September 02, 2005
Is Katrina a Natural Disaster?
Posted by Victor Fleischer

I just watched President Bush, speaking to reporters, refer several times to the devastation caused by this "natural disaster."  I suspect those words were carefully chosen. 

The real damage in New Orleans is man-made.  The natural disaster part of the story -- the storm surge, rain and wind of the hurricane -- was a near miss.  Were it not for the failure of the levees, the flooding that followed, the inadequate disaster plan, and the lack of supplies, transport, communication, and organized response, my sense is that this would have been a significant but not nearly so tragic storm.  Katrina is a story about the failure of government.  We have had the system of levees, and the vulnerability that comes with it, for a long time.  The risks were known.  We could have and should have been better prepared.  Katrina led to the loss of life, but our own failures led to the loss of many more.

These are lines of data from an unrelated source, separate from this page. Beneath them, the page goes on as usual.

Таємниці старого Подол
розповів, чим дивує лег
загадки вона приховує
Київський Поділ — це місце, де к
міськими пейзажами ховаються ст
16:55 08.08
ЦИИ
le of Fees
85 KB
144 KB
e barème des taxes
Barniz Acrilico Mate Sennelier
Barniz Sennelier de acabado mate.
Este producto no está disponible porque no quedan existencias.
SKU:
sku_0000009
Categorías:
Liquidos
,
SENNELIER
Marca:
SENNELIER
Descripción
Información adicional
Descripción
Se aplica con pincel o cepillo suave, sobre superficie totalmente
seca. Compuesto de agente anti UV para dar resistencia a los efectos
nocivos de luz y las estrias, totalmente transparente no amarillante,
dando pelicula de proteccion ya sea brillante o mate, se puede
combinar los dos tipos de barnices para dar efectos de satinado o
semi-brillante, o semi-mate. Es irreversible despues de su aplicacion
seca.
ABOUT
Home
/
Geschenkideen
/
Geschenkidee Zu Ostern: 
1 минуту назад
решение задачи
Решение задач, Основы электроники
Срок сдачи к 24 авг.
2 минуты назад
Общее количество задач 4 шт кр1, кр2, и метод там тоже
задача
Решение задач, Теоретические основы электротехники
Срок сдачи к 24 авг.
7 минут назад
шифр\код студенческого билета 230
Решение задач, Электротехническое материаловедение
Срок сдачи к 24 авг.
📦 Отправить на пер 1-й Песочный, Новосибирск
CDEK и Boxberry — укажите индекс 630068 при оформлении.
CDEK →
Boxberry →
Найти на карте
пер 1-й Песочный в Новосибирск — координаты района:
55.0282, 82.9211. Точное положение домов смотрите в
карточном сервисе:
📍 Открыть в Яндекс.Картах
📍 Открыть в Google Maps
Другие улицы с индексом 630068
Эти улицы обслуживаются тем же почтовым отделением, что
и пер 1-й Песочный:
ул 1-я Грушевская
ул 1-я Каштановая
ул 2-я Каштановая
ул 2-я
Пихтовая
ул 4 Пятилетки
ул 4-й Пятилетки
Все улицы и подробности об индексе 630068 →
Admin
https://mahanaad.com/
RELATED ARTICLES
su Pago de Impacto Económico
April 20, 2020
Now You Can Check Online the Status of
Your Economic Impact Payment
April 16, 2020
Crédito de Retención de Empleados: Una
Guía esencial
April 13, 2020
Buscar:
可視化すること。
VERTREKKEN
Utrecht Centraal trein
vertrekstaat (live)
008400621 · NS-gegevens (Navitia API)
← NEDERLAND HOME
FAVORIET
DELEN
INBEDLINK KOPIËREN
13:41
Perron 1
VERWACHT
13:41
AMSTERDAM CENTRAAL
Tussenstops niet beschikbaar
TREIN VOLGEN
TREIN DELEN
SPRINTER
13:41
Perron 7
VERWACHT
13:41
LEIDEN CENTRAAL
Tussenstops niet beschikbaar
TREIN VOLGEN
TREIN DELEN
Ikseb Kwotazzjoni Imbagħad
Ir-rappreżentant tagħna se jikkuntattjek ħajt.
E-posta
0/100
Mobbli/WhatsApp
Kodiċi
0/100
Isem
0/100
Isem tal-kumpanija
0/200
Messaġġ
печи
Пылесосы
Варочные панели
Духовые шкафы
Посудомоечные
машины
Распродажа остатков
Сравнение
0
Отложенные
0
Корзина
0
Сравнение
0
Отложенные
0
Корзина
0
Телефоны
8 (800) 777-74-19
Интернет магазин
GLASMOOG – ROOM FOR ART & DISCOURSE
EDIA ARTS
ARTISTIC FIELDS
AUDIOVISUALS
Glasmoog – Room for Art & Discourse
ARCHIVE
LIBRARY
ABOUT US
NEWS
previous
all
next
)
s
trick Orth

The words matter.  Calling it a "natural disaster" suggests there is little we could have done, as if some unknown and unknowable force struck without warning.  The choice of words reminds me of what I have read and heard about the Buffalo Creek disaster.  After the Buffalo Creek disaster, defense lawyers stressed that the flood was caused by rain.  (According to West Virginia lawyer lore, one lawyer went so far as to insist on calling it the "alleged" flood.)  In any relevant sense, of course, that tragedy was caused by the improper disposal of coal waste, not rain.  Buffalo Creek was a man-made disaster.  So too with Katrina.  Perhaps it is fair to call the devastation in the gulf a natural disaster, but the situation in New Orleans is not.  It is man-made.

I do not say this in order to throw sludge at the president and the federal government.  There is plenty of blame to go around to the state governments, to the culture of corruption in local government, to all of us for tolerating inadquate preparedness.  We should step up the pressure on the government, at all levels, to improve our ability to respond to disasters, whether caused by natural forces, man-made ones, or terrorists.   It is all too easy to imagine the social fabric of Washington DC (or countless other resource-deprived cities) tearing apart in the face of disaster without adequate support from the government. 

The good news is that we are a rich country with smart people, and we can improve our ability to respond in the future.   I hope we do so.